- Data excerpts:
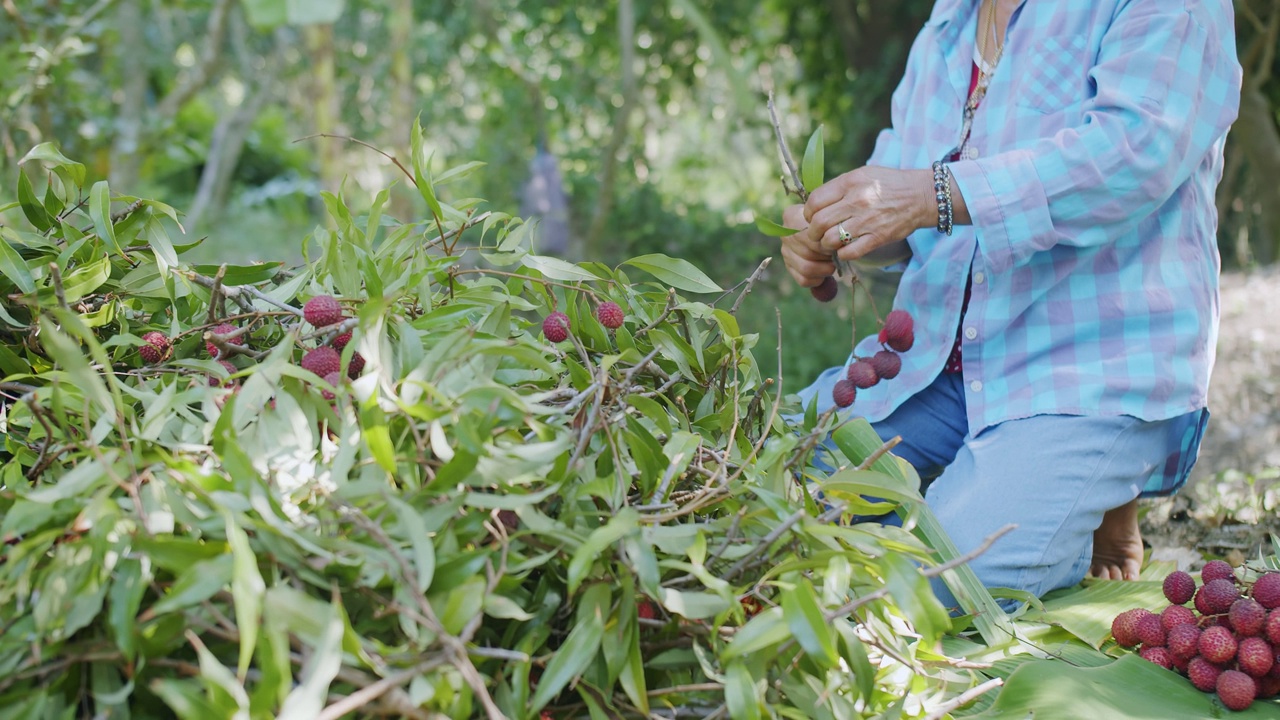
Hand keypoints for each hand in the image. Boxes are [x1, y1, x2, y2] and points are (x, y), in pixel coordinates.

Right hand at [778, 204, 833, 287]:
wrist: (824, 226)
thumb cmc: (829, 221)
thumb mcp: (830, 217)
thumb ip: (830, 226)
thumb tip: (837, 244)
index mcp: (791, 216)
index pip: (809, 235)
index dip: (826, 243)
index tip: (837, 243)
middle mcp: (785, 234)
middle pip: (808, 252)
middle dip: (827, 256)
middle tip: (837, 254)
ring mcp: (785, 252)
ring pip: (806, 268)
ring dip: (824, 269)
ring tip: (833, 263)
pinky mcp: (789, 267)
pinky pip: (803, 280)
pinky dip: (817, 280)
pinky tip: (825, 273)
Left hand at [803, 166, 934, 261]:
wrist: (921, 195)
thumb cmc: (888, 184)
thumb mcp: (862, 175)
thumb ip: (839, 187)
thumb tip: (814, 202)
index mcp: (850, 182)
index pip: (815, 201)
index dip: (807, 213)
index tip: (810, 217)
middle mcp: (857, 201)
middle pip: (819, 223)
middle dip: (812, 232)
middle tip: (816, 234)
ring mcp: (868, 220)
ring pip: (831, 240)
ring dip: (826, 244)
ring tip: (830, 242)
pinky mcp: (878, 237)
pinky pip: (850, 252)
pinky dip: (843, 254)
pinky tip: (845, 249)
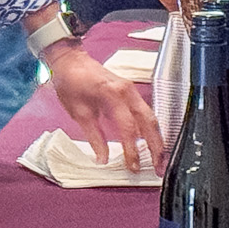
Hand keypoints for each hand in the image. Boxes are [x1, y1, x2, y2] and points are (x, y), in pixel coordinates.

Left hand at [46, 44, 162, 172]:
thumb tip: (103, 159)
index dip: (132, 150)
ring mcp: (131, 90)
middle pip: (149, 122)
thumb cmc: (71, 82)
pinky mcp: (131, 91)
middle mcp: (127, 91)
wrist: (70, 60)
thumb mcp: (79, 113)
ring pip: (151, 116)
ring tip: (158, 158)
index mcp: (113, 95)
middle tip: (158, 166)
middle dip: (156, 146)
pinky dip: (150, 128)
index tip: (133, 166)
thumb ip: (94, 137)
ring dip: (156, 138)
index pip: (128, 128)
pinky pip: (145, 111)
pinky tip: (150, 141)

...

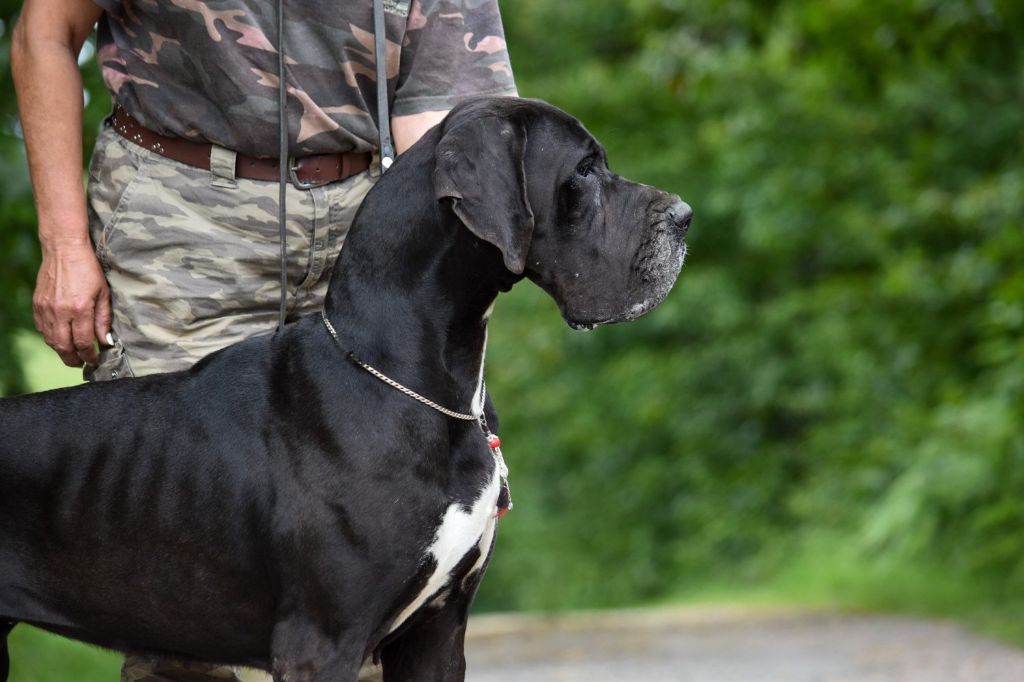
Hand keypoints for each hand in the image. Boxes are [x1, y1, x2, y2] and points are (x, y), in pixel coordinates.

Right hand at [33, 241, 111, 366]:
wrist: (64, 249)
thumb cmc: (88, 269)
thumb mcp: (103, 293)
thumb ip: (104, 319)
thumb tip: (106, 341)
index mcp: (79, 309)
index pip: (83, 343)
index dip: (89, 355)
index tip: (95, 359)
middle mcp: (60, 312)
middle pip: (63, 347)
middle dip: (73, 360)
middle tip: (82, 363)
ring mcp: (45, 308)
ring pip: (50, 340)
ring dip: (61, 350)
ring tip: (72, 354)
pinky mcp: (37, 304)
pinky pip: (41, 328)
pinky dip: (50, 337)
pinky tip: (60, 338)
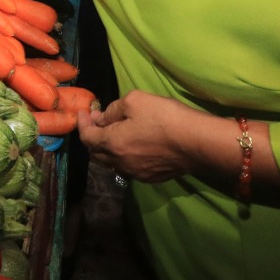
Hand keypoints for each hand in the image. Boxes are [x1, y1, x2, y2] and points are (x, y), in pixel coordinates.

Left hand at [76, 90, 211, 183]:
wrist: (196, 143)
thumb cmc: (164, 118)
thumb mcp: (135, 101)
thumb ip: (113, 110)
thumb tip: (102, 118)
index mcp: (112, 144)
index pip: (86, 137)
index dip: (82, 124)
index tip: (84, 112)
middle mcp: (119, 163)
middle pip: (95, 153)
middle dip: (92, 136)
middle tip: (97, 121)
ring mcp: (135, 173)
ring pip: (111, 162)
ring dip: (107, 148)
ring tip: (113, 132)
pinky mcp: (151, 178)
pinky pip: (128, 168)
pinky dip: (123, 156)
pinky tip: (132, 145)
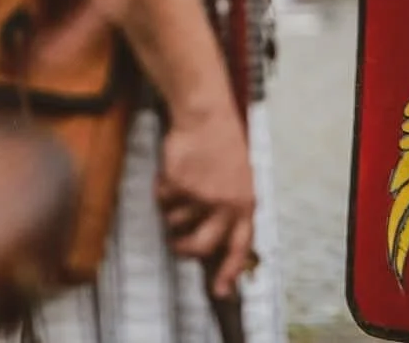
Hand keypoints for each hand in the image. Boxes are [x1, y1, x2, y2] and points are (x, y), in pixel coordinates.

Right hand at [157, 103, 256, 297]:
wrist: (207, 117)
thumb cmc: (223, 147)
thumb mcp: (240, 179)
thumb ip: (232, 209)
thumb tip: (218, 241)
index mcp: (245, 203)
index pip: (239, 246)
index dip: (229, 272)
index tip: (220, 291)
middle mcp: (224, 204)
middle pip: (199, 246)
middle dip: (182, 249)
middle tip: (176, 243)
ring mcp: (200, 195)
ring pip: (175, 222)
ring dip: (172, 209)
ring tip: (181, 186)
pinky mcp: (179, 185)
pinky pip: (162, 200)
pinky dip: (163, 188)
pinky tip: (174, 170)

---

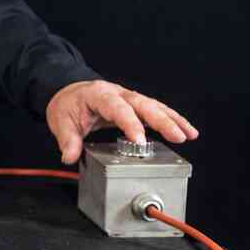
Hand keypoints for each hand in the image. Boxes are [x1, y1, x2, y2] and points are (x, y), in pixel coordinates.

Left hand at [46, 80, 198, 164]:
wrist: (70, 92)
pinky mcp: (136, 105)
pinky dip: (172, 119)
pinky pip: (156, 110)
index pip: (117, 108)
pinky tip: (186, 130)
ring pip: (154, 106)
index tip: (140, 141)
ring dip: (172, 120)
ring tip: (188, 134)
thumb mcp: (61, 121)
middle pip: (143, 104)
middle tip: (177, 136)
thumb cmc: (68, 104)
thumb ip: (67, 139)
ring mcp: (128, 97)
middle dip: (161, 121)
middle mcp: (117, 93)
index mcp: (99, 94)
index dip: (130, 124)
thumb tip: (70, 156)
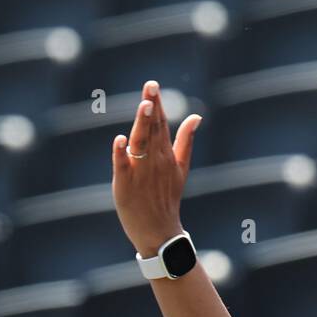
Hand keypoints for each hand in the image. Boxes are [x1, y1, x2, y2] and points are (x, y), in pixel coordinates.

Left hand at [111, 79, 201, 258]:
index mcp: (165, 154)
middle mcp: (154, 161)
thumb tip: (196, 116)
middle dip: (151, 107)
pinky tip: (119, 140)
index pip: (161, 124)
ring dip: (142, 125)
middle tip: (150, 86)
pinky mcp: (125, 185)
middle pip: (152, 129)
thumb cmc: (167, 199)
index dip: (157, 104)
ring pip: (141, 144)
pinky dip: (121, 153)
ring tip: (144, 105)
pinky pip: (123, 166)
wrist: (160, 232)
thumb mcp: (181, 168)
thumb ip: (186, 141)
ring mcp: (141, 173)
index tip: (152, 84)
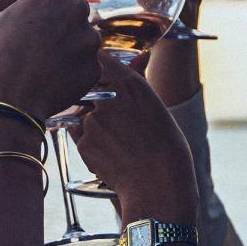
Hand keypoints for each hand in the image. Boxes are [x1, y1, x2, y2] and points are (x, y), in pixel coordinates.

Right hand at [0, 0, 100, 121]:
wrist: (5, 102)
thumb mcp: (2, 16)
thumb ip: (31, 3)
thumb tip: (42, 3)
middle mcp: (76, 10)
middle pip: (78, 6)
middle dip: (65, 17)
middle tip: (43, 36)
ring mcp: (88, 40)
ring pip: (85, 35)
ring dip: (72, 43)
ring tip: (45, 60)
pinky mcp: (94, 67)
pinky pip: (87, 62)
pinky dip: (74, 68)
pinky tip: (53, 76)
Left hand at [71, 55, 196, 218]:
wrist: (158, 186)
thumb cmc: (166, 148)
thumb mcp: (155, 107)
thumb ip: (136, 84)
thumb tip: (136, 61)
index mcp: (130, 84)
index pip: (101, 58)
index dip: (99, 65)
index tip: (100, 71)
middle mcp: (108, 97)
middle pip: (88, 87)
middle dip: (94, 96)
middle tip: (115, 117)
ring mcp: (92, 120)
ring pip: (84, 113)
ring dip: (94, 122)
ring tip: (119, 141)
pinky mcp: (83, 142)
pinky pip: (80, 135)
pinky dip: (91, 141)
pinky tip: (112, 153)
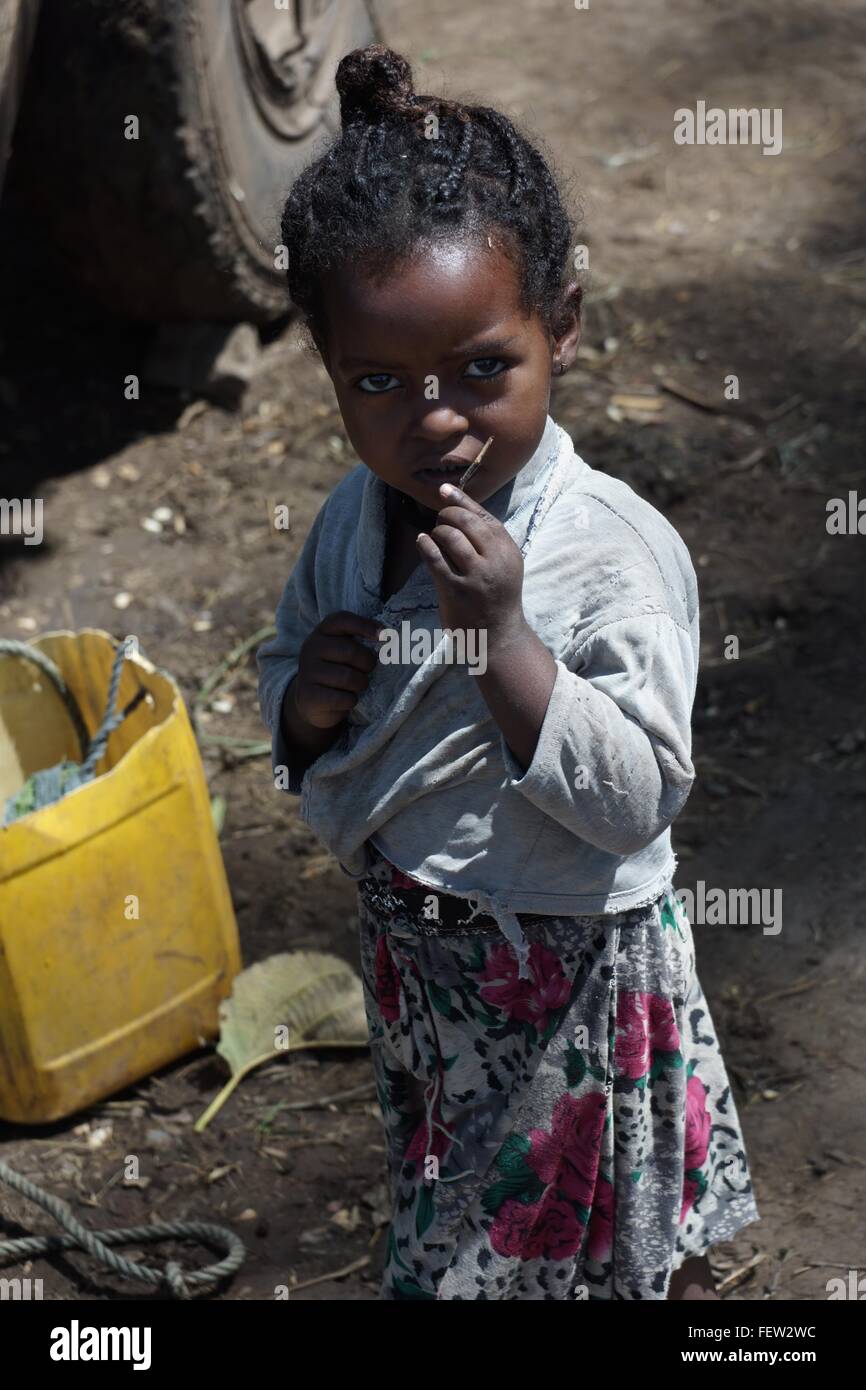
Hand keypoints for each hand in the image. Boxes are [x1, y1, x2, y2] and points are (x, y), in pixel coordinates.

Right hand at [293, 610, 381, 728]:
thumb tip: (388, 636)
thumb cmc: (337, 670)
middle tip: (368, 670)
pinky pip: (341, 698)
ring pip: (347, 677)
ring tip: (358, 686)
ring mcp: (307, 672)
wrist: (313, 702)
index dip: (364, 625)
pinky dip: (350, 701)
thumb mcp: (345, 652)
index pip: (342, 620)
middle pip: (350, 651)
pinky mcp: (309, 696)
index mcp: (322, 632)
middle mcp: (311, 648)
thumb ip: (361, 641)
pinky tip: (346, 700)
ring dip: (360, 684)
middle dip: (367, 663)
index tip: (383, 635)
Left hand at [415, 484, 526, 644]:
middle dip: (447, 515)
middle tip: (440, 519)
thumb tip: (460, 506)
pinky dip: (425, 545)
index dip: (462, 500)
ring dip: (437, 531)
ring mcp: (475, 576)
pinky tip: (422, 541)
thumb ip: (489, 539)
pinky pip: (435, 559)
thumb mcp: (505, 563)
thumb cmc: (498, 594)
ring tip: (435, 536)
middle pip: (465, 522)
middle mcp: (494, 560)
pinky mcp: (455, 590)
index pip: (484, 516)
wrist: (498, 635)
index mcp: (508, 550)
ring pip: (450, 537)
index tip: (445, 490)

- What you will do: Count the lines of the listing above that include the word "Right" and state the total with nothing else.

- Exercise response: 5